Единственное воспоминание о ней оставило в его душе незаживающую рану. Он помнил тот день, когда она умерла.

Отец в то утро зашел в детскую, когда они завтракали. И это являлось первым признаком беды, хотя в ту пору Джерард этого не осознал. В глазах пятилетнего Джерарда отец был чем-то вроде сказочного богатыря — большим, могучим и всевластным, и он всегда с замиранием сердца смотрел на отца, когда тот поднимался по лестнице и звук его шагов гулким эхом отдавался в их просторном, с высоченными потолками, доме в Суссексе. Голос отца напоминал ему громовые раскаты. Джерард помнил, как могучие руки подбрасывали его в воздух, и он задыхался от восторга — и как у него сводило живот, когда он летел вниз. Он боялся напрасно — отец всегда успевал подставить руки и поймать его. Позже Джерард с удивлением обнаружил, что совсем немногие мужчины, принадлежащие их кругу, проводили столько времени со своими детьми, и от этого он стал относиться к отцу с еще большим почтением. Дарем слыл превосходным наездником — самым лучшим из всех, кого Джерард знал, стрелял лучше всех и всегда слыл душой компании. Он был силен как телом, так и духом. Одним словом, отец всегда являлся для Джерарда кумиром и образцом для подражания.
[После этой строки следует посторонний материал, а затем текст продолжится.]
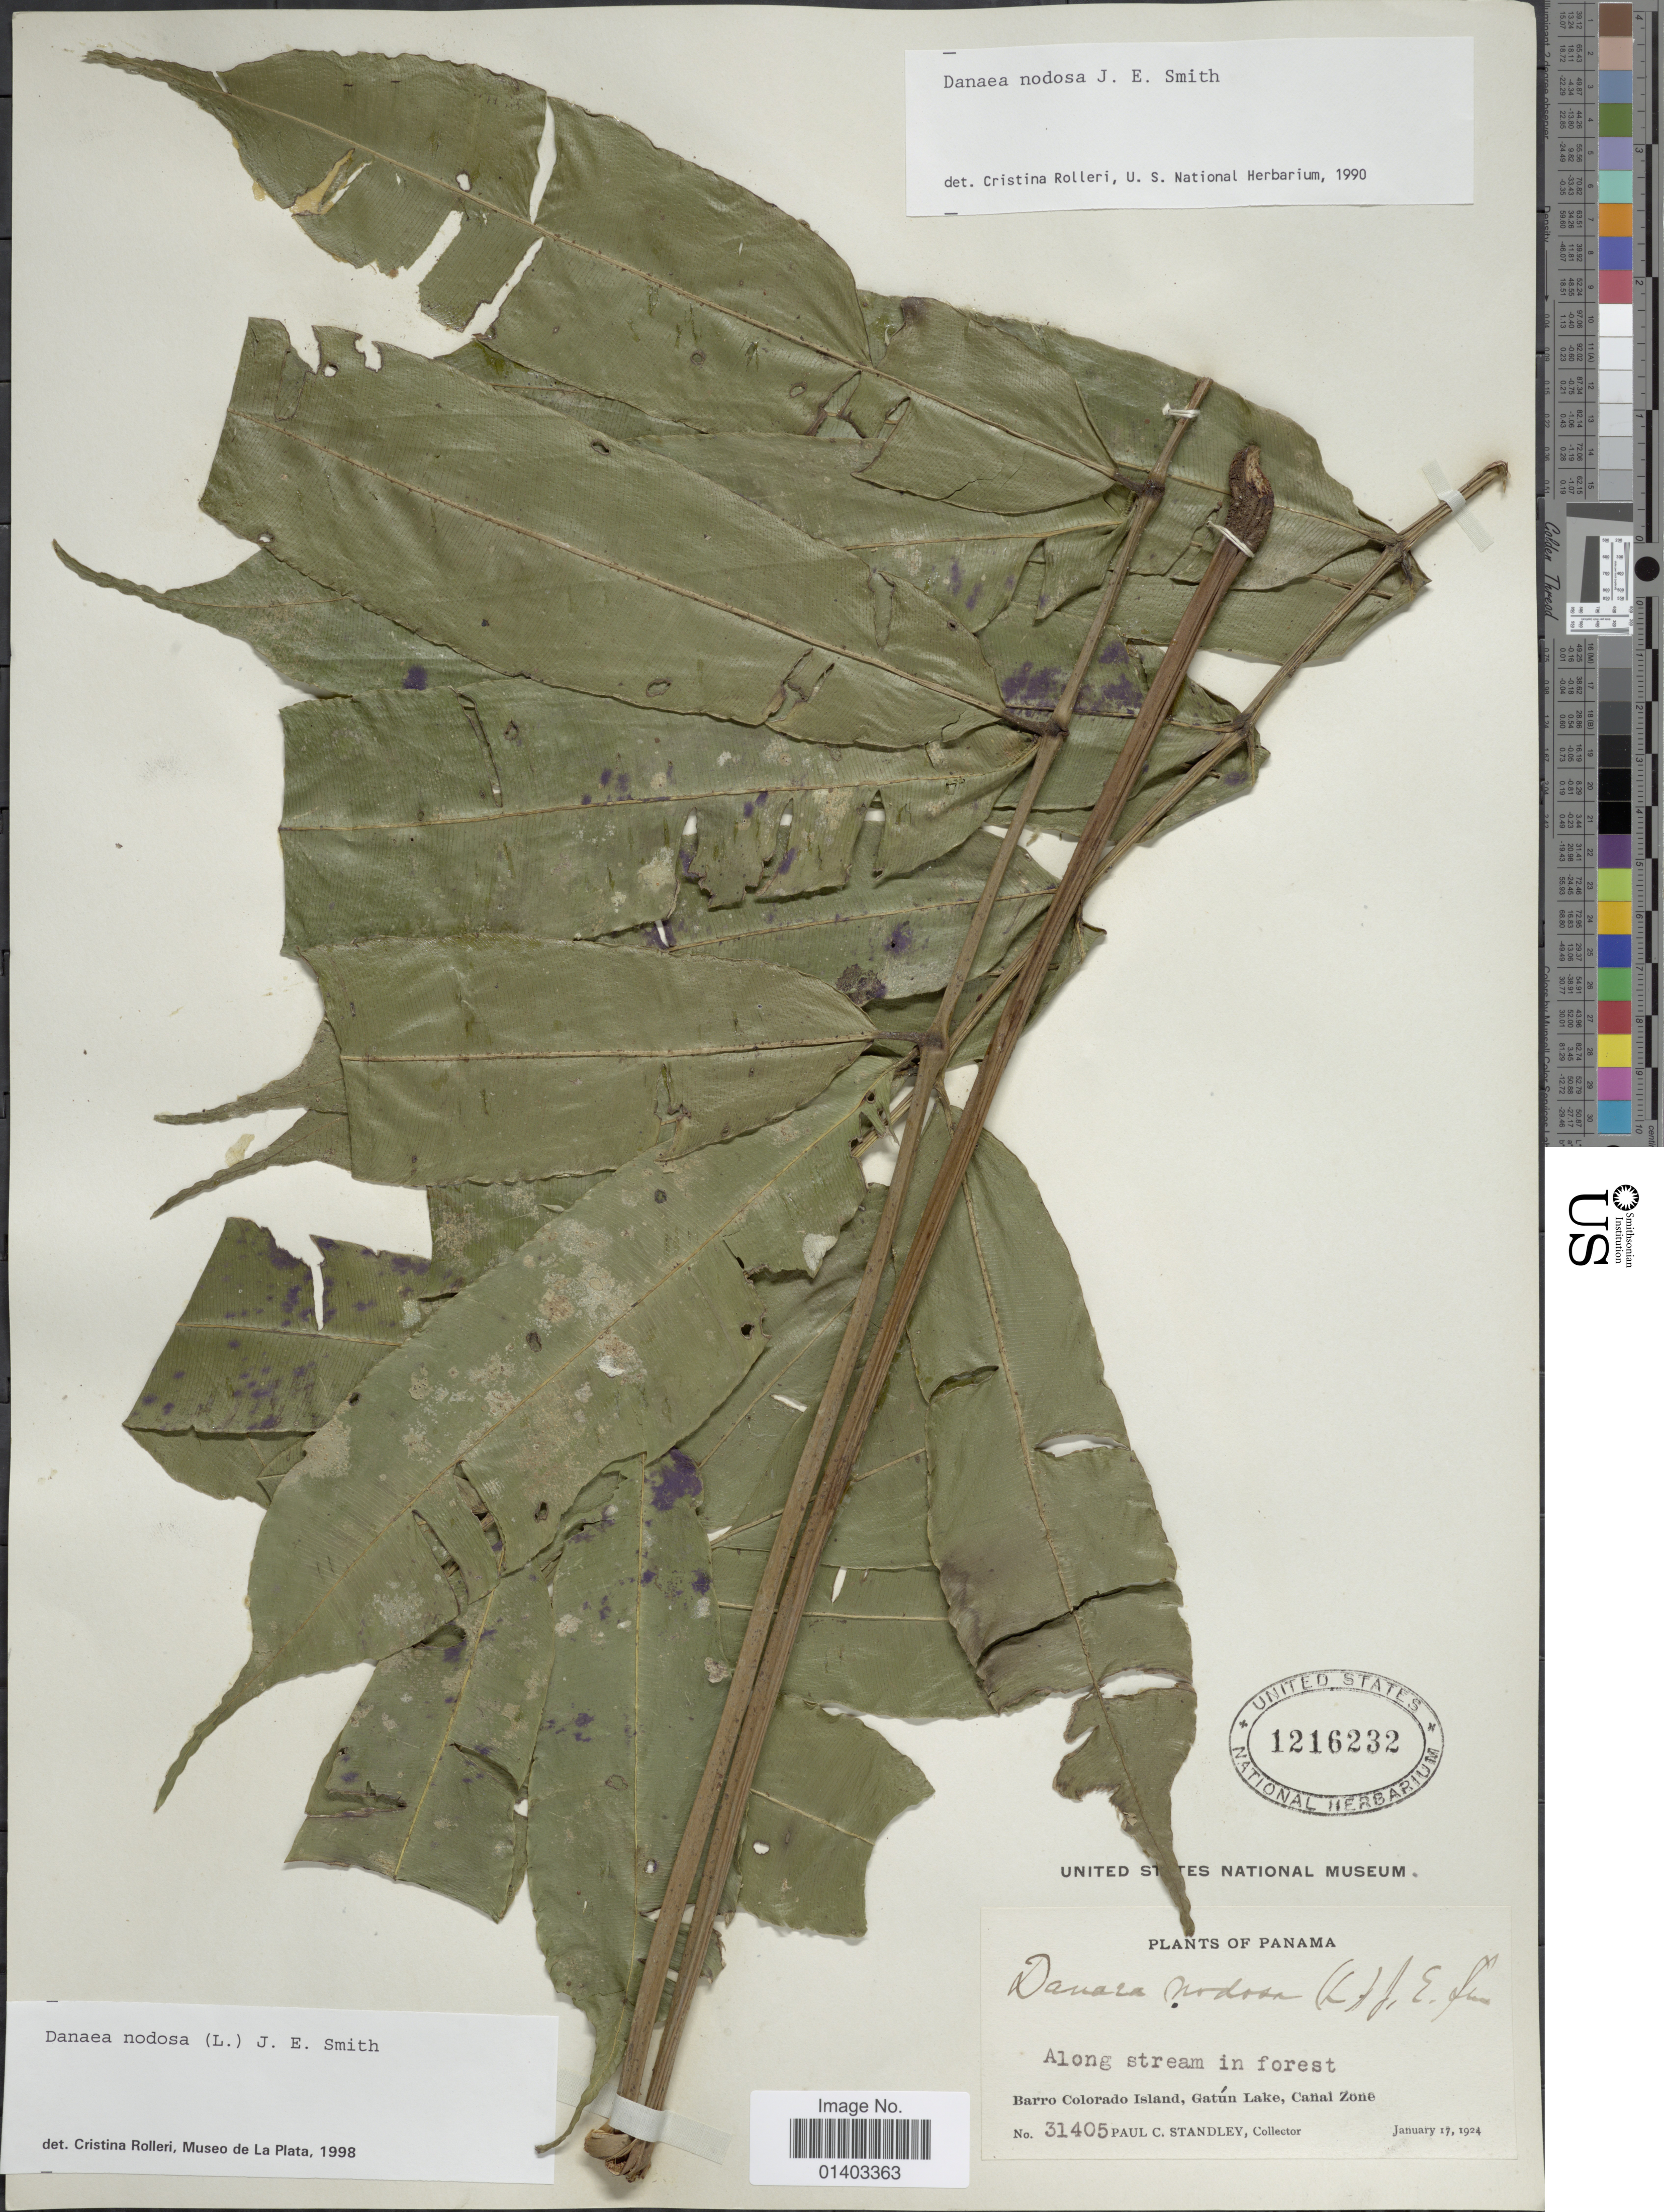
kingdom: Plantae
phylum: Tracheophyta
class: Polypodiopsida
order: Marattiales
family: Marattiaceae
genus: Danaea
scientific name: Danaea nodosa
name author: (L.) Sm.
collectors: P. C. Standley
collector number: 31405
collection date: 1924-01-17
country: Panama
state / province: Panamá Oeste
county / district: Canal Zone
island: Barro Colorado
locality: Along stream in forest, barro Colorado Island, Gatú lake, Canal Zone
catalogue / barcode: US 1216232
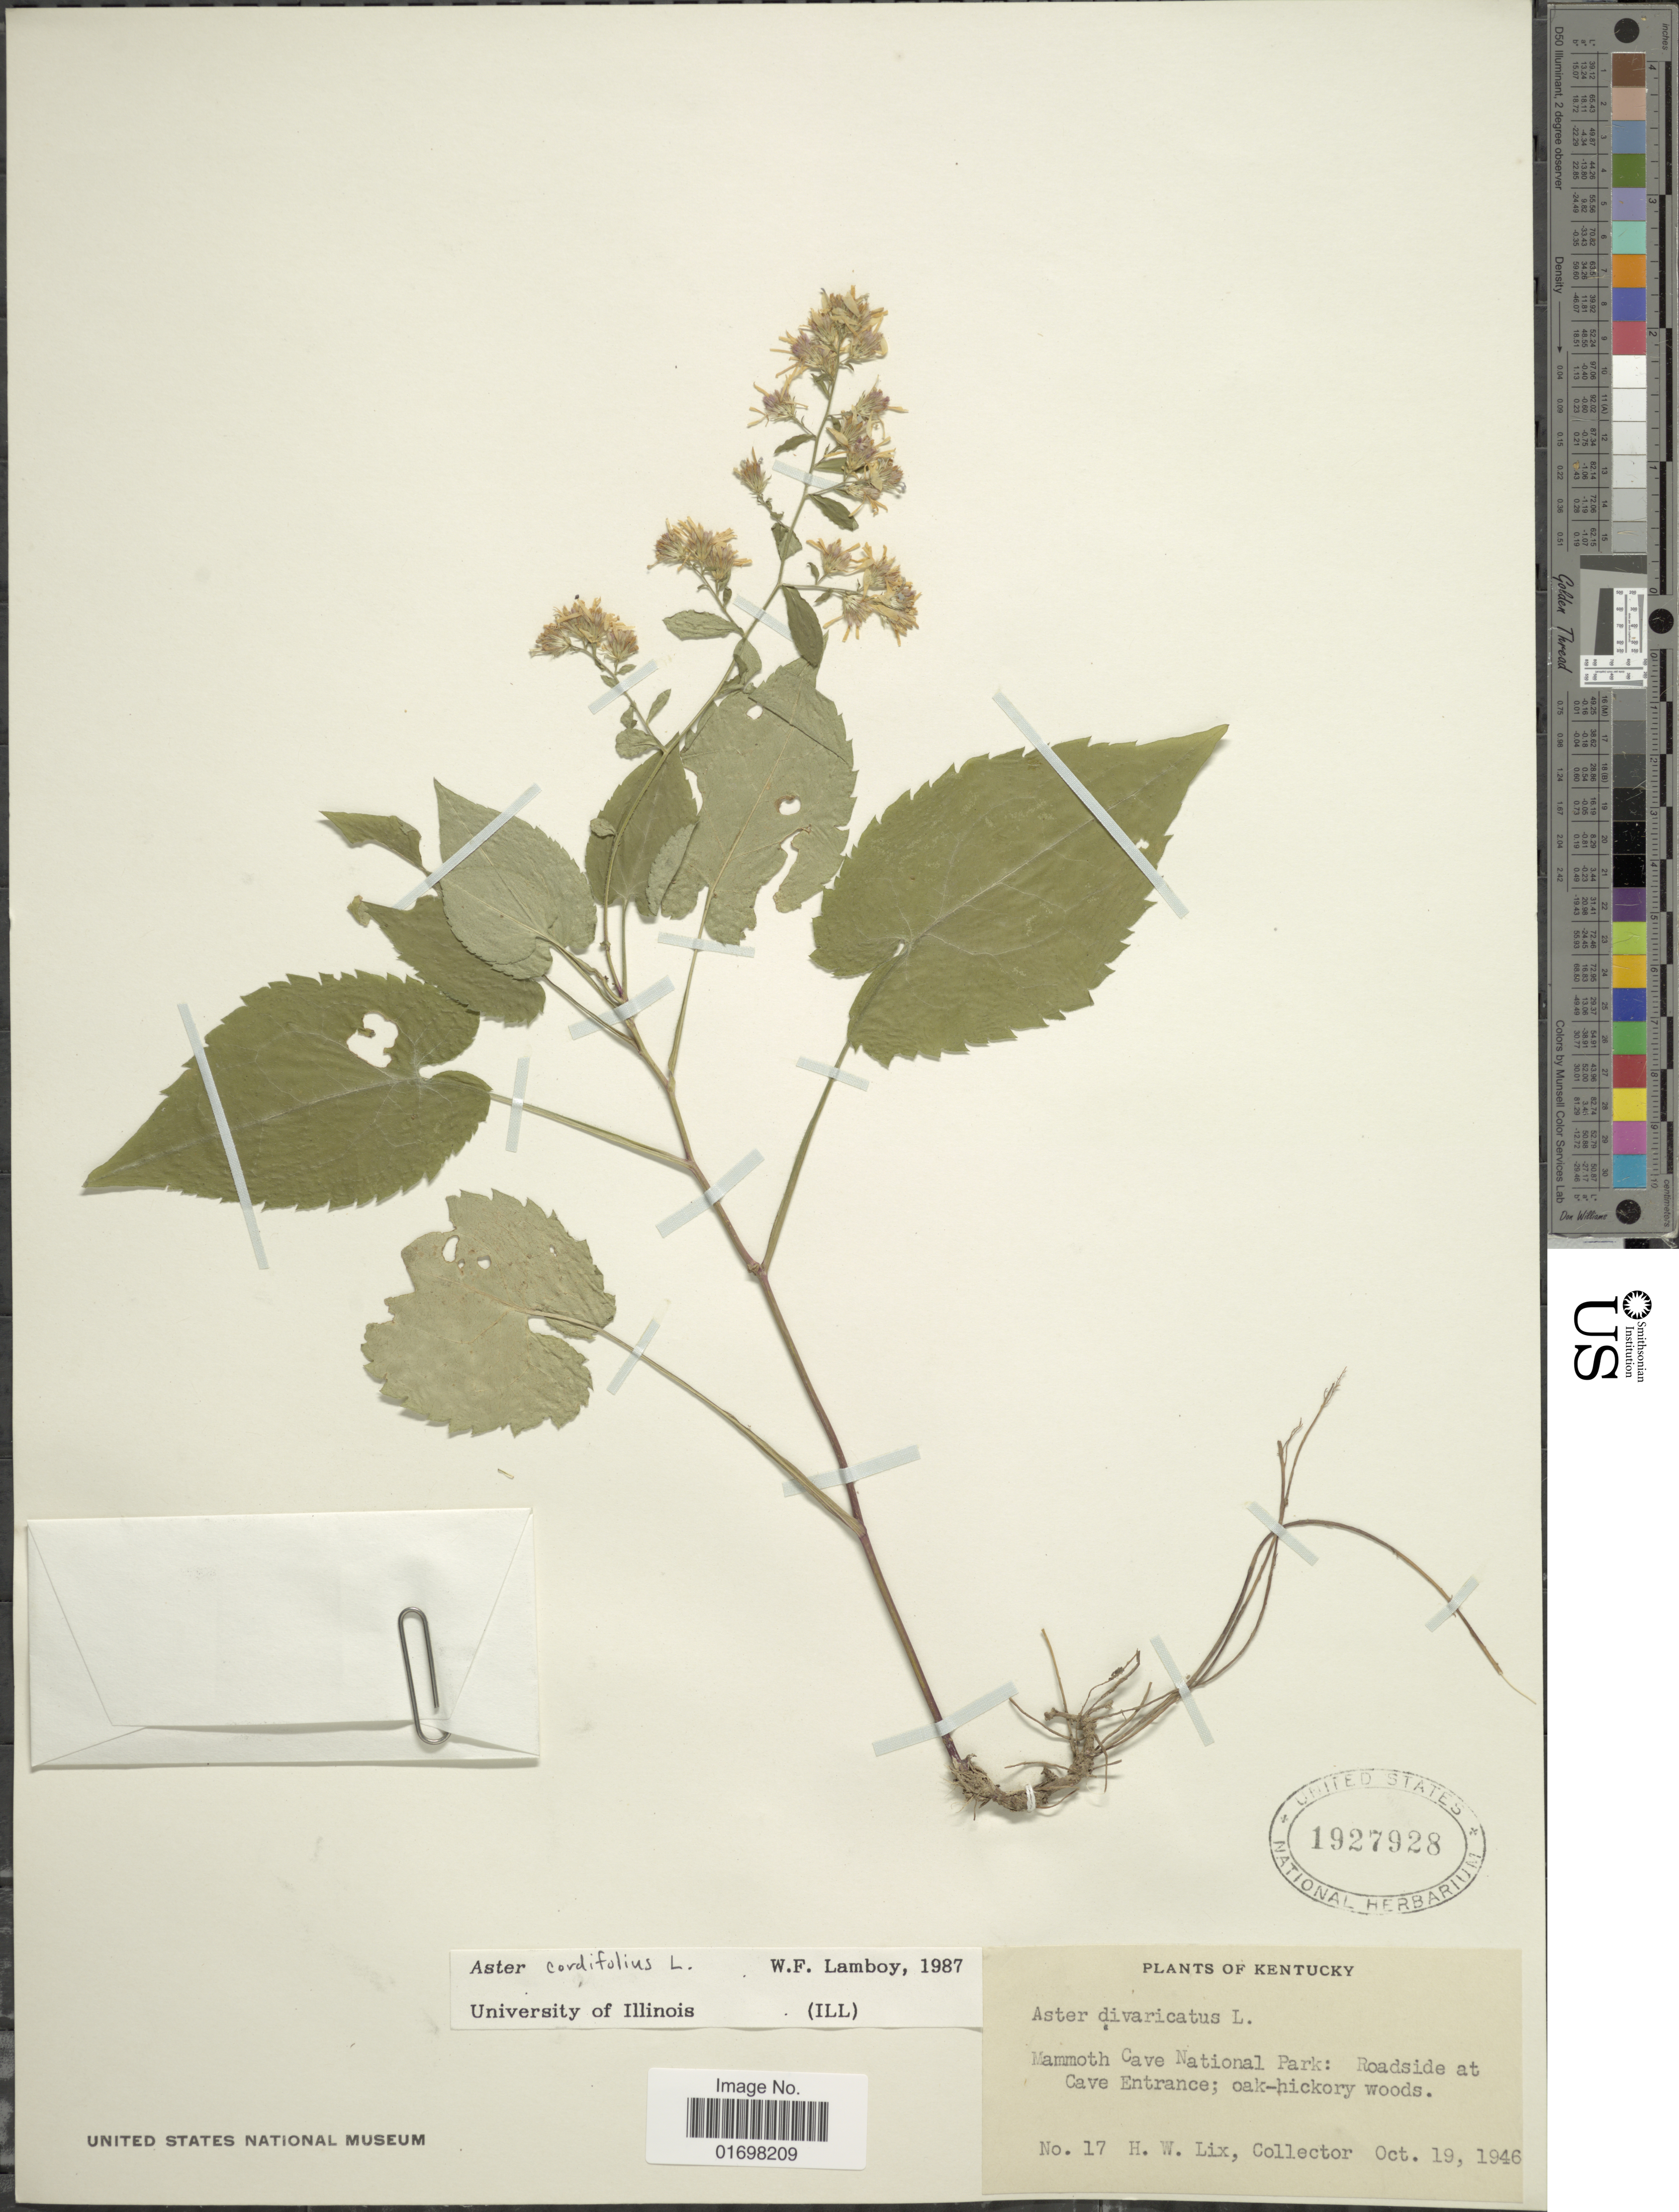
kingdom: Plantae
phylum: Tracheophyta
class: Magnoliopsida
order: Asterales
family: Asteraceae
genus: Symphyotrichum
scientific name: Symphyotrichum cordifolium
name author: (L.) G.L. Nesom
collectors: H. W. Lix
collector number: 17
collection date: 1946-10-19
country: United States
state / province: Kentucky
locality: Kentucky, Mammoth Cave National Park: Roadside at Cave Entrance.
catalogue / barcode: US 1927928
В то утро Дарем поднялся наверх угрюмый и молчаливый, когда они ели свою овсянку. Чарли и Эдвард, должно быть, знали, в чем дело, поскольку они не произнесли ни слова. Однако Джерард ни о чем не догадывался и тогда, когда отец сел с ними за круглый стол, а няня принесла тосты.

— Я принес вам печальную новость, ребята, — с трудом выдавливая из себя слова, сказал герцог.

Джерард подумал, что речь идет о щенках, которых только что родила их лучшая сука породы пойнтер. Почему он вспомнил о чертовой псине, а не о матери, одному Богу известно.

— Что-то с мамой, да? — тихо спросил Эдвард.

Герцог угрюмо кивнул. Эдвард опустил ложку.

— Что случилось с мамой? — спросил Джерард.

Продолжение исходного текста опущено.